Search code examples
rcorrelationpearson

Constructing correlated variables


I have a variable with a given distribution (normale in my below example).

set.seed(32)    
var1 = rnorm(100,mean=0,sd=1)

I want to create a variable (var2) that is correlated to var1 with a linear correlation coefficient (roughly or exactly) equals to "Corr". The slope of regression between var1 and var2 should (rougly or exactly) equals 1.

Corr = 0.3

How can I achieve this?

I wanted to do something like this:

decorelation = rnorm(100,mean=0,sd=1-Corr)
var2 = var1 + decorelation

But of course when running:

cor(var1,var2)

The result is not close to Corr!


Solution

  • I did something similar a while ago.
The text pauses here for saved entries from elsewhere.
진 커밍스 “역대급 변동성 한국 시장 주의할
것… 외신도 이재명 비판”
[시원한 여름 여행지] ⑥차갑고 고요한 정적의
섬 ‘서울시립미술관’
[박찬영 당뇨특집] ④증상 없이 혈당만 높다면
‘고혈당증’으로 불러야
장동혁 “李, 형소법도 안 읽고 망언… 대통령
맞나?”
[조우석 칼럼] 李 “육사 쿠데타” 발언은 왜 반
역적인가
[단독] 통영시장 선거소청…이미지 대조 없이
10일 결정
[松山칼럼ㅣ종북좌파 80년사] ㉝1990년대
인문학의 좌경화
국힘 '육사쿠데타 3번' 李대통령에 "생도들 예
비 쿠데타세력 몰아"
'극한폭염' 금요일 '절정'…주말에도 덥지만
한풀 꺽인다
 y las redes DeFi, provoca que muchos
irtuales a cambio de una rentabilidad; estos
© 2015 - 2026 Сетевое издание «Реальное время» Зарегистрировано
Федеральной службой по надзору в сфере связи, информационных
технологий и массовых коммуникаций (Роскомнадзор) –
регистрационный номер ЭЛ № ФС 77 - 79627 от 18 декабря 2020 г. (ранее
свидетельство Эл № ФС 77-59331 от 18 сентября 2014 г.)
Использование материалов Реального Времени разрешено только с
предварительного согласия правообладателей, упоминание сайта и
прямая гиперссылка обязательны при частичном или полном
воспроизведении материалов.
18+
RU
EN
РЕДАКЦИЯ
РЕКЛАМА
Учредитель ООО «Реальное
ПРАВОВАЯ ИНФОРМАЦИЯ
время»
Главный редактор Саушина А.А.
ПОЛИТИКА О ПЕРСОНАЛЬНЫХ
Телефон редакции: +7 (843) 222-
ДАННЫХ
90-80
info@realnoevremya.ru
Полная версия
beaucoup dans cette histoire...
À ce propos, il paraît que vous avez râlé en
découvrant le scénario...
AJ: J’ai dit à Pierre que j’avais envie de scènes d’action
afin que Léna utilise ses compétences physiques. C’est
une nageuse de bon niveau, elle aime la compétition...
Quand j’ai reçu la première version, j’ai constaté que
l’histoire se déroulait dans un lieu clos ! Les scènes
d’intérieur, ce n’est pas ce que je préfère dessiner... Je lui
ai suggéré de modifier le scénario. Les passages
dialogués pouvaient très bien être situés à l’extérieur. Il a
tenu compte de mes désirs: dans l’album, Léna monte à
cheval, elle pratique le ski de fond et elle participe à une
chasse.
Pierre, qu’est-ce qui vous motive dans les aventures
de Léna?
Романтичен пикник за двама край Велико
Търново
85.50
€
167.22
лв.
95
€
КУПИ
I am pasting some code that is for 3 correlated variables but it can be easily generalized to something more complex.

    Create an F matrix first:

    cor_Matrix <-  matrix(c (1.00, 0.90, 0.20 ,
                         0.90, 1.00, 0.40 ,
                         0.20, 0.40, 1.00), 
                      nrow=3,ncol=3,byrow=TRUE)
    

    This can be an arbitrary correlation matrix.

    library(psych) 
    
    fit<-principal(cor_Matrix, nfactors=3, rotate="none")
    
    fit$loadings
    
    loadings<-matrix(fit$loadings[1:3, 1:3],nrow=3,ncol=3,byrow=F)
    loadings
    
    #create three rannor variable
    
    cases <- t(replicate(3, rnorm(3000)) ) #edited, changed to 3000 cases from 150 cases
    
    multivar <- loadings %*% cases
    T_multivar <- t(multivar)
    
    var<-as.data.frame(T_multivar)
    
    cor(var)
    

    Again, this can be generalized. You approach listed above does not create a multivariate data set.